Measuring Demand (4 of 4) – RAND Conclusions
Demand for medical care appears relatively price-inelastic:
Overall price elasticity ≈ −0.2
Hospital care elasticity ≈ −0.15
Preventive care elasticity ≈ −0.4
Income elasticities (individual): approximately +0.22, suggesting medical care is a normal good and may be a necessity.
Aggregate income elasticities tend to be higher, indicating medical care may be a superior good (some would call it a luxury) at the population level.
Additional Notes: Practical and Ethical Implications
Moral hazard in insurance: insurance coverage can increase utilization beyond the amount chosen by patients, creating cost pressures on payers and potential overuse concerns.
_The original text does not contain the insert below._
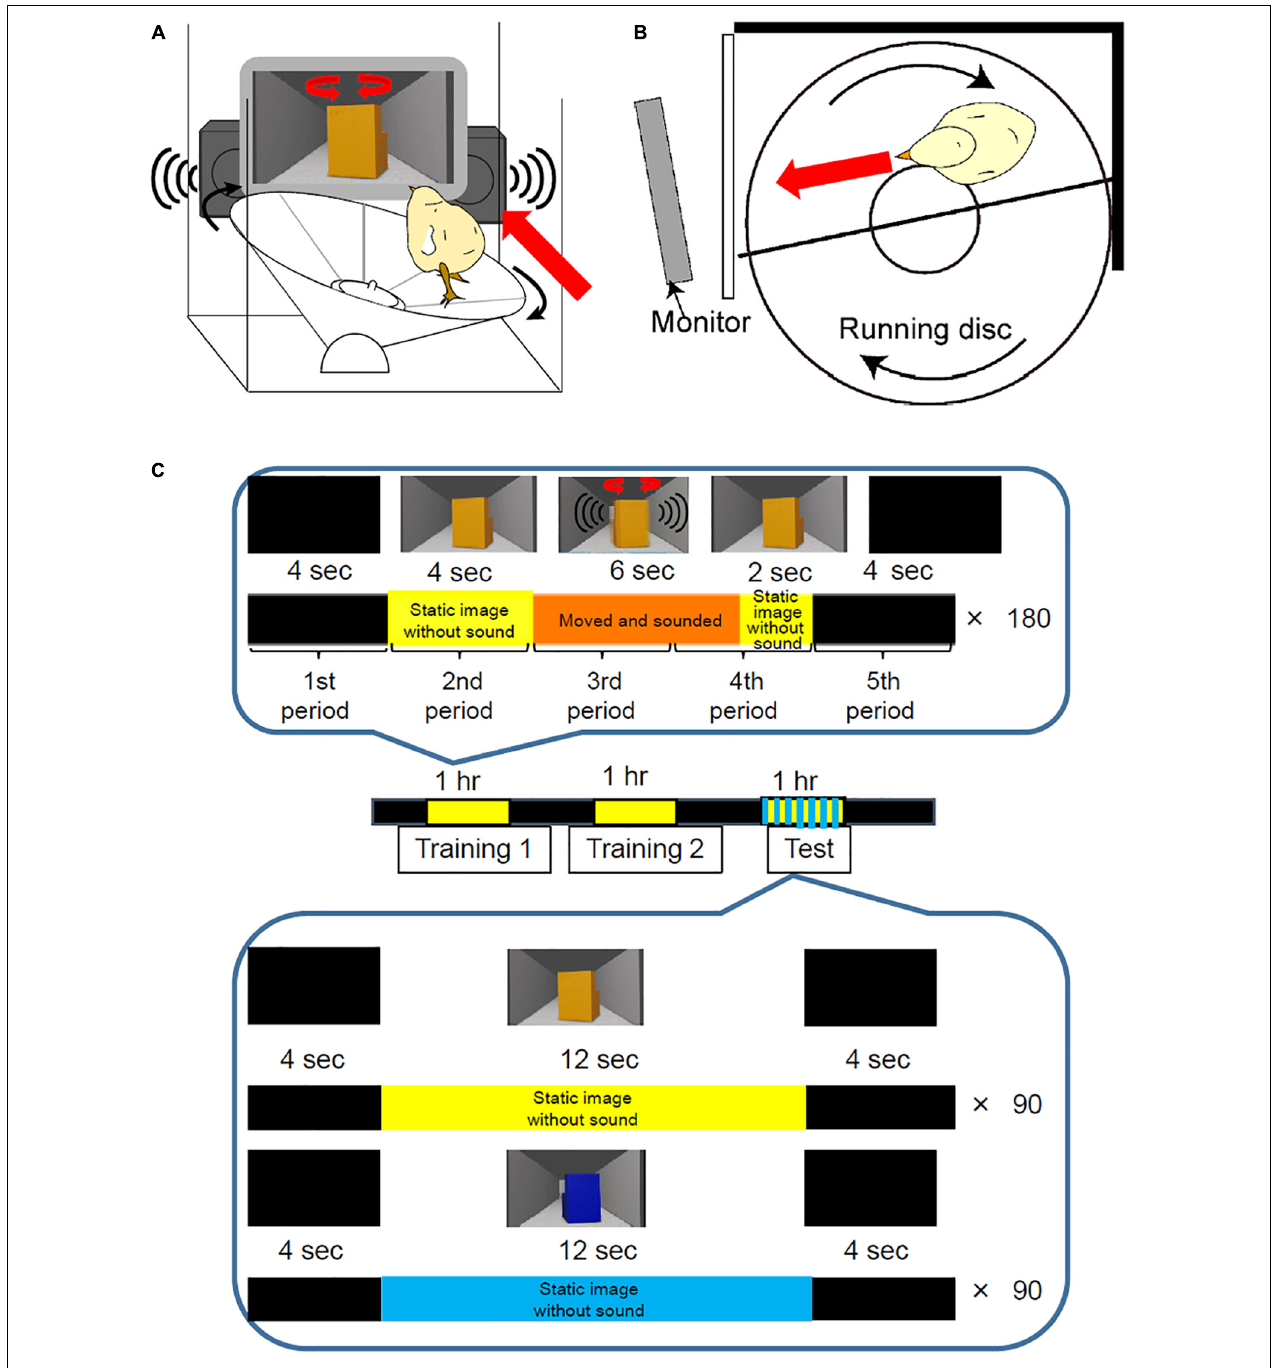
FIGURE 1 | Disc-based behavioral apparatus and procedure for imprinting training and test. (A) The running disc-based behavioral apparatus. An imprinting object was shown through a TFT monitor which was placed in front of the apparatus. Artificial sounds were played through the speakers. (B) A top view of the running disc-based behavioral apparatus. The chick is surrounded by the black-colored walls made from acrylic boards or thin paper. The front wall is transparent to make the chick see the movie on the monitor. The chick represented the initial position of the behavioral experiment. (C) Imprinting training and testing using the disc-based apparatus. During training, two sessions were conducted at 1 h intervals. In one session of training, a movie, 20 s long, was repeatedly played on the monitor 180 times for 1 h. In the training movie, a yellow imprinting object appeared for 12 s. The object was static for the first 4 s, then turned clockwise and anti-clockwise repeatedly with artificial sounds for 6 s. After the object stopped, it remained static again for the last 2 s. During the interval, the monitor presented a black screen. To analyze the chicks’ performance during training, one trial of 20 s was divided into five periods (4 s each). In the preference test, two types of movies of 20 s were played pseudo-randomly for 1 h. In one movie, the yellow imprinting object appeared for 12 s and remained static without making a sound. In the remaining 8 s, the monitor presented a black screen. In another movie, a blue control object appeared for 12 s and remained static without sound.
Provider-induced demand: physicians’ practice patterns and incentives can drive utilization; policy implications include capacity management and payment reform to align incentives.
Public health investments: historical evidence emphasizes living standards and public health interventions as major contributors to mortality declines, sometimes more than medical care innovations alone.
Measurement limitations: many health outcomes (quality of life, DALE, QALY) require careful interpretation, cross-country comparability, and may reflect value judgments about quality and duration of life.
Ethical considerations in allocation: QALYs and DALEs influence resource allocation decisions; trade-offs between extending life, preserving quality of life, and equity across populations must be considered.